=== Begin Enclosure ===

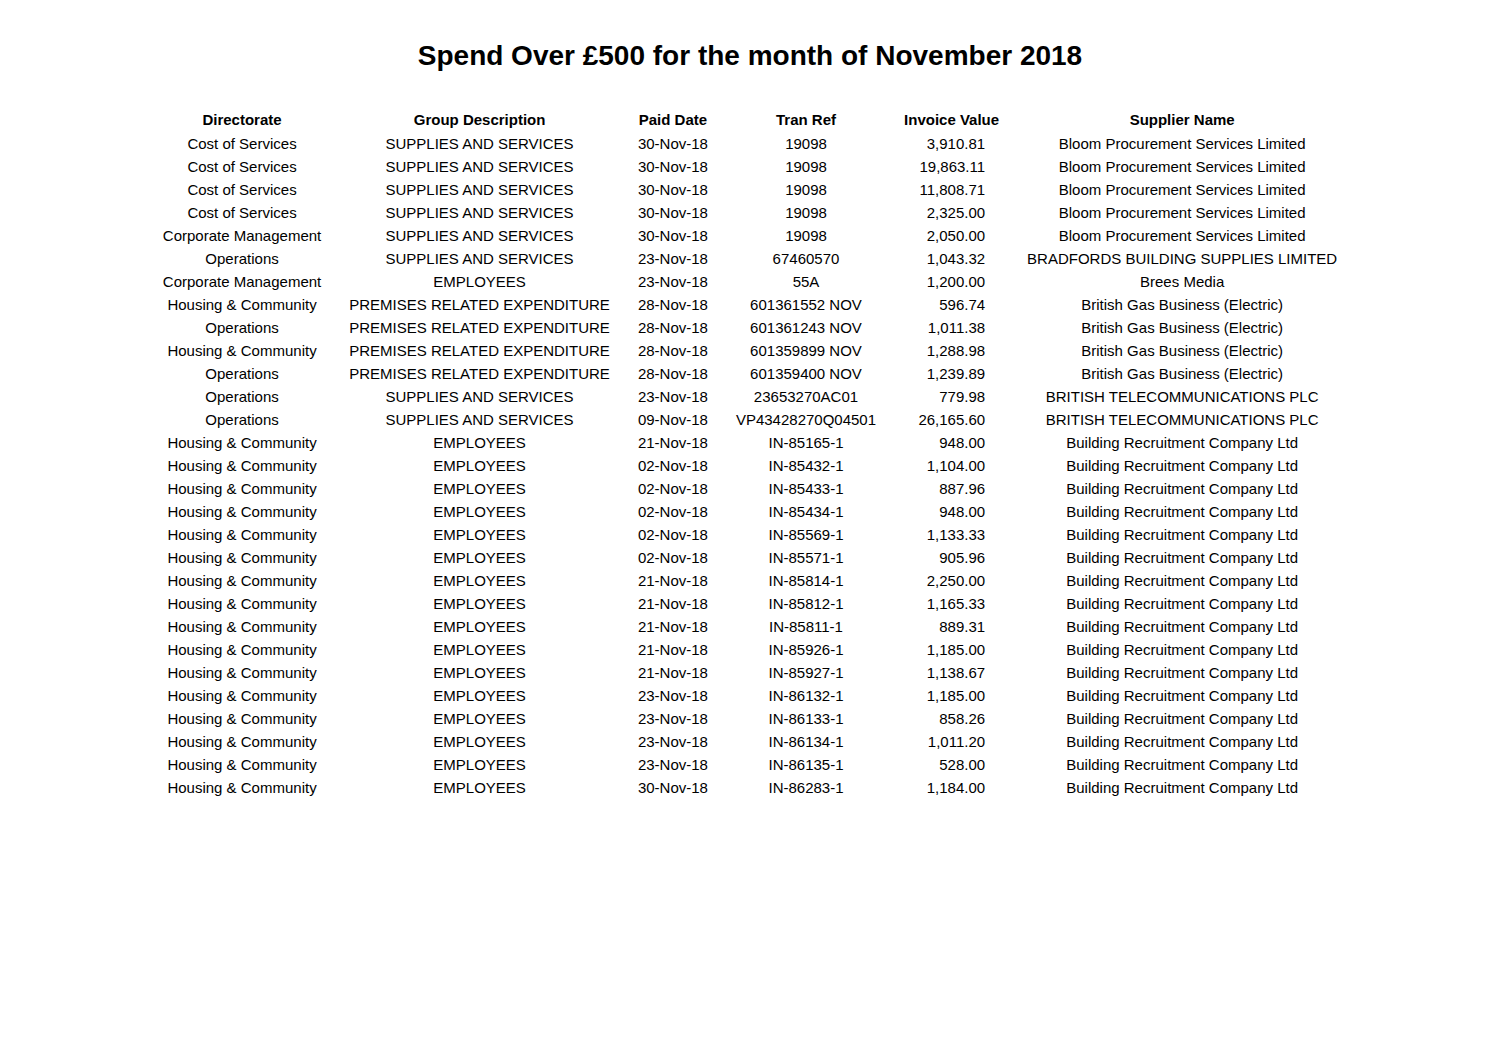Spend Over £500 for the month of November 2018
| Directorate | Group Description | Paid Date | Tran Ref | Invoice Value | Supplier Name |
| --- | --- | --- | --- | --- | --- |
| Cost of Services | SUPPLIES AND SERVICES | 30-Nov-18 | 19098 | 3,910.81 | Bloom Procurement Services Limited |
| Cost of Services | SUPPLIES AND SERVICES | 30-Nov-18 | 19098 | 19,863.11 | Bloom Procurement Services Limited |
| Cost of Services | SUPPLIES AND SERVICES | 30-Nov-18 | 19098 | 11,808.71 | Bloom Procurement Services Limited |
| Cost of Services | SUPPLIES AND SERVICES | 30-Nov-18 | 19098 | 2,325.00 | Bloom Procurement Services Limited |
| Corporate Management | SUPPLIES AND SERVICES | 30-Nov-18 | 19098 | 2,050.00 | Bloom Procurement Services Limited |
| Operations | SUPPLIES AND SERVICES | 23-Nov-18 | 67460570 | 1,043.32 | BRADFORDS BUILDING SUPPLIES LIMITED |
| Corporate Management | EMPLOYEES | 23-Nov-18 | 55A | 1,200.00 | Brees Media |
| Housing & Community | PREMISES RELATED EXPENDITURE | 28-Nov-18 | 601361552 NOV | 596.74 | British Gas Business (Electric) |
| Operations | PREMISES RELATED EXPENDITURE | 28-Nov-18 | 601361243 NOV | 1,011.38 | British Gas Business (Electric) |
| Housing & Community | PREMISES RELATED EXPENDITURE | 28-Nov-18 | 601359899 NOV | 1,288.98 | British Gas Business (Electric) |
| Operations | PREMISES RELATED EXPENDITURE | 28-Nov-18 | 601359400 NOV | 1,239.89 | British Gas Business (Electric) |
| Operations | SUPPLIES AND SERVICES | 23-Nov-18 | 23653270AC01 | 779.98 | BRITISH TELECOMMUNICATIONS PLC |
| Operations | SUPPLIES AND SERVICES | 09-Nov-18 | VP43428270Q04501 | 26,165.60 | BRITISH TELECOMMUNICATIONS PLC |
| Housing & Community | EMPLOYEES | 21-Nov-18 | IN-85165-1 | 948.00 | Building Recruitment Company Ltd |
| Housing & Community | EMPLOYEES | 02-Nov-18 | IN-85432-1 | 1,104.00 | Building Recruitment Company Ltd |
| Housing & Community | EMPLOYEES | 02-Nov-18 | IN-85433-1 | 887.96 | Building Recruitment Company Ltd |
| Housing & Community | EMPLOYEES | 02-Nov-18 | IN-85434-1 | 948.00 | Building Recruitment Company Ltd |
| Housing & Community | EMPLOYEES | 02-Nov-18 | IN-85569-1 | 1,133.33 | Building Recruitment Company Ltd |
| Housing & Community | EMPLOYEES | 02-Nov-18 | IN-85571-1 | 905.96 | Building Recruitment Company Ltd |
| Housing & Community | EMPLOYEES | 21-Nov-18 | IN-85814-1 | 2,250.00 | Building Recruitment Company Ltd |
| Housing & Community | EMPLOYEES | 21-Nov-18 | IN-85812-1 | 1,165.33 | Building Recruitment Company Ltd |
| Housing & Community | EMPLOYEES | 21-Nov-18 | IN-85811-1 | 889.31 | Building Recruitment Company Ltd |
| Housing & Community | EMPLOYEES | 21-Nov-18 | IN-85926-1 | 1,185.00 | Building Recruitment Company Ltd |
| Housing & Community | EMPLOYEES | 21-Nov-18 | IN-85927-1 | 1,138.67 | Building Recruitment Company Ltd |
| Housing & Community | EMPLOYEES | 23-Nov-18 | IN-86132-1 | 1,185.00 | Building Recruitment Company Ltd |
| Housing & Community | EMPLOYEES | 23-Nov-18 | IN-86133-1 | 858.26 | Building Recruitment Company Ltd |
| Housing & Community | EMPLOYEES | 23-Nov-18 | IN-86134-1 | 1,011.20 | Building Recruitment Company Ltd |
| Housing & Community | EMPLOYEES | 23-Nov-18 | IN-86135-1 | 528.00 | Building Recruitment Company Ltd |
| Housing & Community | EMPLOYEES | 30-Nov-18 | IN-86283-1 | 1,184.00 | Building Recruitment Company Ltd |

=== End Enclosure ===

**WHAT IS REQUIRED**
Across all the records above, count the lines that contain "TELECOMMUNICATIONS" and reply with only the number.

**YOUR RESPONSE**
2